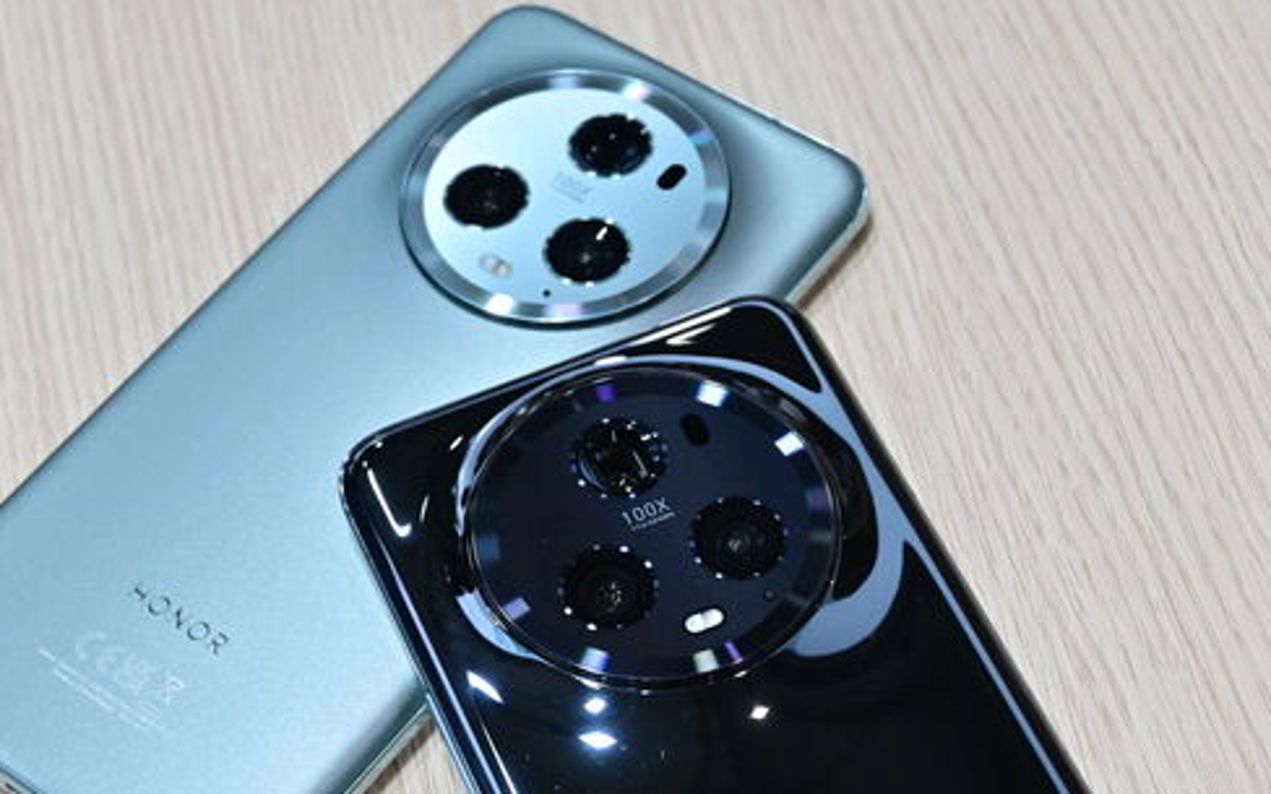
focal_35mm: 83
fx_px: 2863
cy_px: 488
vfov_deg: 15.8
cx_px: 521
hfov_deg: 25.0
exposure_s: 1/400
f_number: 6
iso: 1800
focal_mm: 43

WORK ITEM
Transcribe the whole listing, character for character, but not its images.

ANSWER FOR THE TASK
focal_35mm: 83
fx_px: 2863
cy_px: 488
vfov_deg: 15.8
cx_px: 521
hfov_deg: 25.0
exposure_s: 1/400
f_number: 6
iso: 1800
focal_mm: 43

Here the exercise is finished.